Owen’in araştırmasına göre de, “cinsiyet ayırımı, eski kafalı (yaşlı) insanların emekli olmalarıyla son bulacaktır” görüşü yanlıştır. Kadın ve erkeklerin yönetsel becerileri hakkındaki önyargılar ancak şirketlerin yoğun ve devamlı bir şekilde eğitim (training) ve öğretim (education) uygulamalarıyla son bulacaktır (Owen, 1993:20).
Aslında, kadın yöneticilere yönelik sorunların temelinde her iki cinsin de kafalarında taşıdıkları çeşitli paradigmalar yatmaktadır. Kadınları, yönetimde erkek yöneticilere kıyasla daha başarısız görmeye iten ve kadınları yönetim arenasından çekilmeye iten bu paradigmaların varlığı “Gallup” tarafından yapılan araştırmayla da doğrulanmaktadır. Bu araştırma (Daily, 1993:2) bulgularına göre, % 75’i kadınlardan oluşan bir grubun % 82’si, bir evde erkeğin çalışması durumunda kadının çalışmaması gerektiğini ifade etmiştir. Aynı konuda daha sonra yapılan bir araştırmaya göre ise, kadınların % 80’i ile erkeklerin % 84’ü bu doğrultuda düşünmektedir. Aynı doğrultuda, Wall Street Journal’de yayınlanan bir yazıda, kadınların aile sorumlulukları ile ilişkili önyargılar sebebiyle ancak % 3-5 arasında üst seviye yönetime ulaşabildiği yazılmıştır (Kelly, 1993:25).
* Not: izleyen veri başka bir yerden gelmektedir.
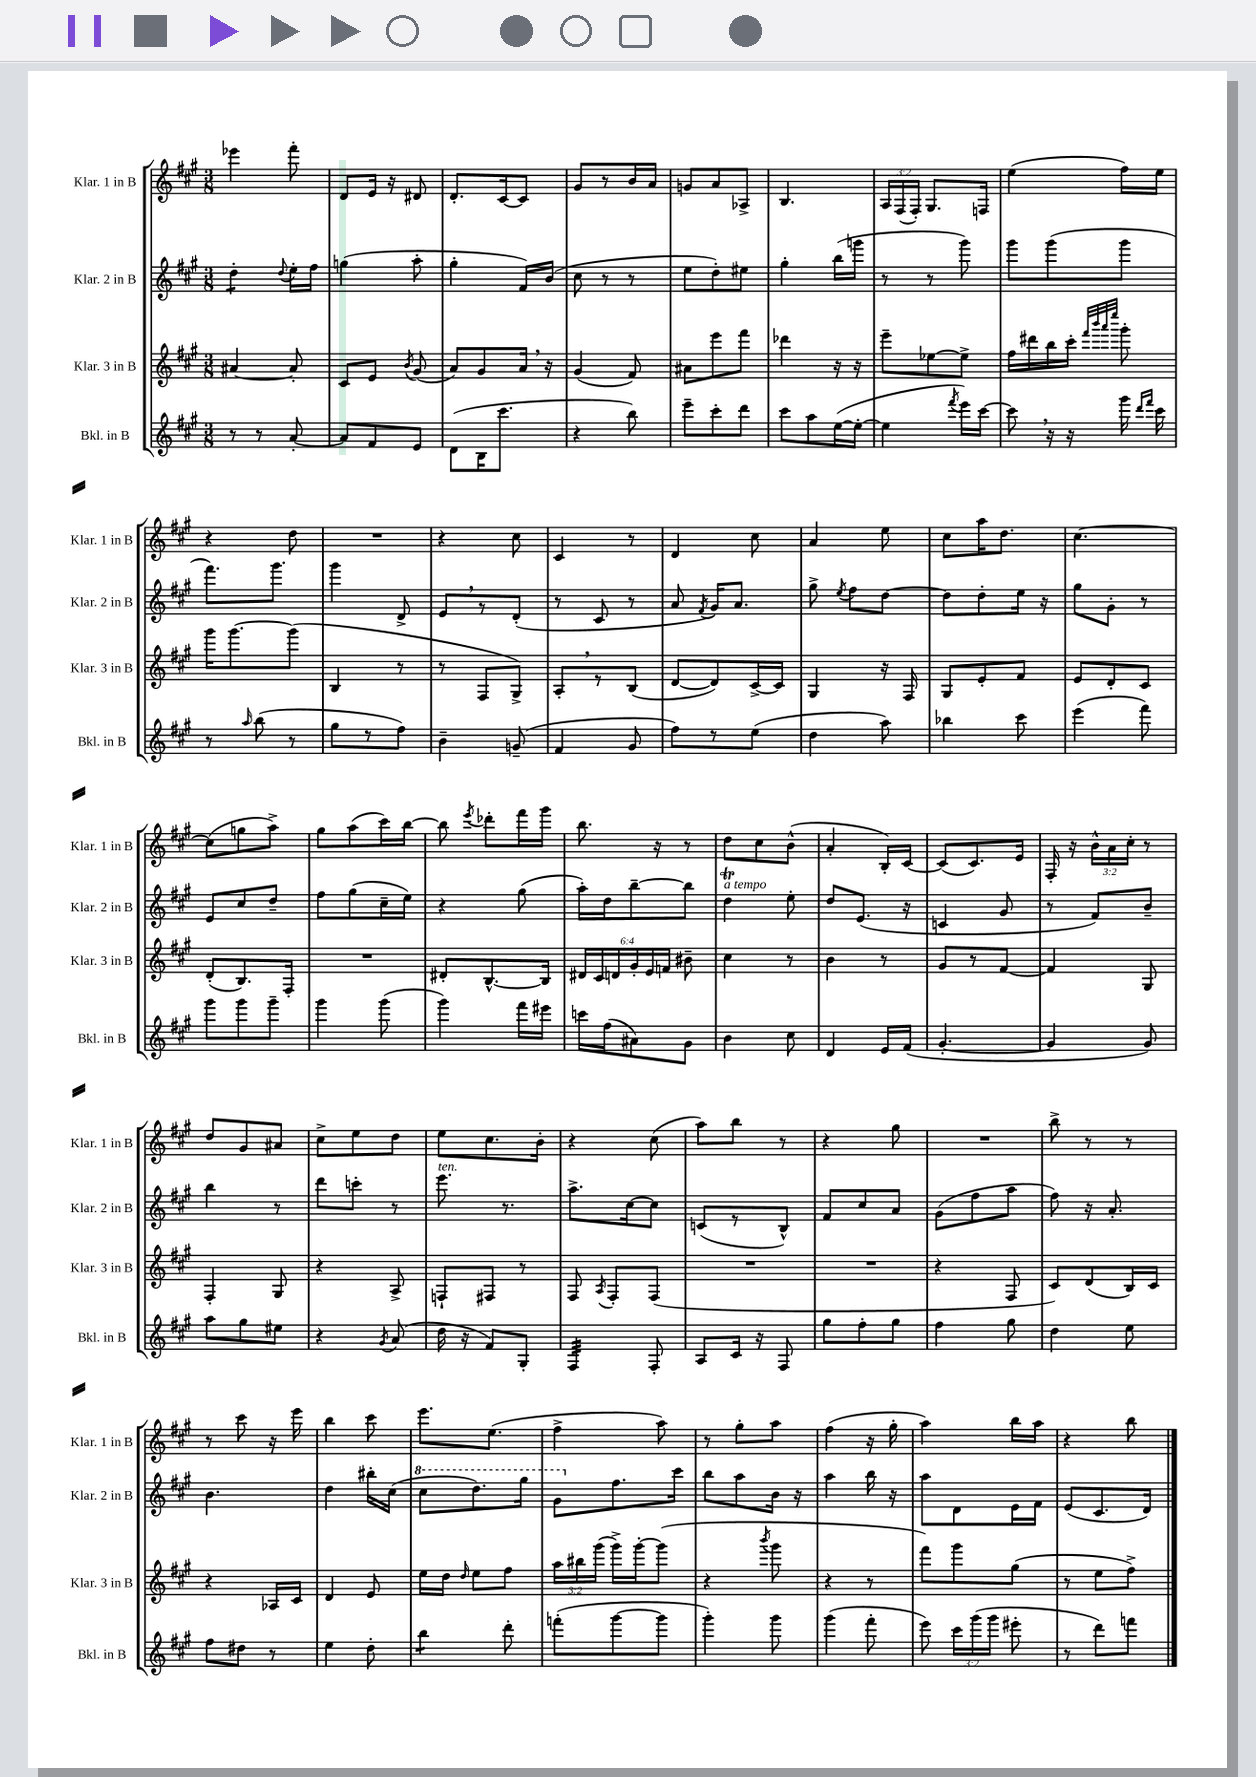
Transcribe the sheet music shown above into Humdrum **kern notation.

Genel Değerlendirme ve Sonuç
Gerek bu yazıda adı geçen araştırmalar gerekse de kadın yöneticilerin yönetimdeki yeri konusunda yapılan diğer araştırmaların bir takım sınırlılıkları söz konusudur. Bu sınırlılıklar, genel başlıklar halinde şu şekilde sıralanabilir;
1.Çoğu araştırmaya katılan kadınların sayısı, sonuçların genellenebilmesi için yetersiz kalmaktadır. Sonuçlar, ne Amerikanın tümü için, ne de evrensel boyutlarda geçerli değildir. Sadece araştırmanın yapıldığı bölgede veya ülkede kısmen geçerlidir.
2. Buna karşılık, araştırma sonuçlarının diğer bölge ve ülkelerde yapılan büyük çaptaki araştırmaların sonuçlarıyla ilişkilendirilmesi, az da olsa genelleme yapma fırsatı vermektedir.
3. Araştırmaların çoğu, sadece kadınların fikirleri alınarak yapılmıştır.
Bu konularda, aynı birim/organizasyon/sektördeki erkeklerin de görüşlerinin alınması, daha değişik boyutları da ortaya çıkarabilir. Yapılan araştırmaların bulgularının taşıdığı anlamı, bu sınırlamalar kapsamında değerlendirmek gerekir.
Kadınların toplum içindeki yerinin değişmesiyle birlikte organizasyonlardaki yönetsel rollerinde de bir takım değişikliklerin olması kaçınılmazdır. Bu değişim ‘global’ bir nitelik taşısa da, bölgesel ve kültürel farklılıklar mutlaka olacaktır. Bu değişim doğrultusunda zaman içinde kadın yöneticilerin yönetim kademelerinde sayısal olarak artması da beraberinde sorunların da artmasına neden olacak, dolayısıyla bu tür araştırmaların yapılma ihtiyacı da artacaktır. Ancak, burada önemli olan, kadın ve erkek yöneticiler arasındaki bu farklılıktan kaynaklanan yönetsel sorunları ortaya çıkarmak değil, her iki cinsin herhangi bir ayırıma maruz kalmadan uyum içinde yaşayabilmesi için gerekli şartları oluşturacak tedbirlerin neler olduğunun ortaya konmasıdır.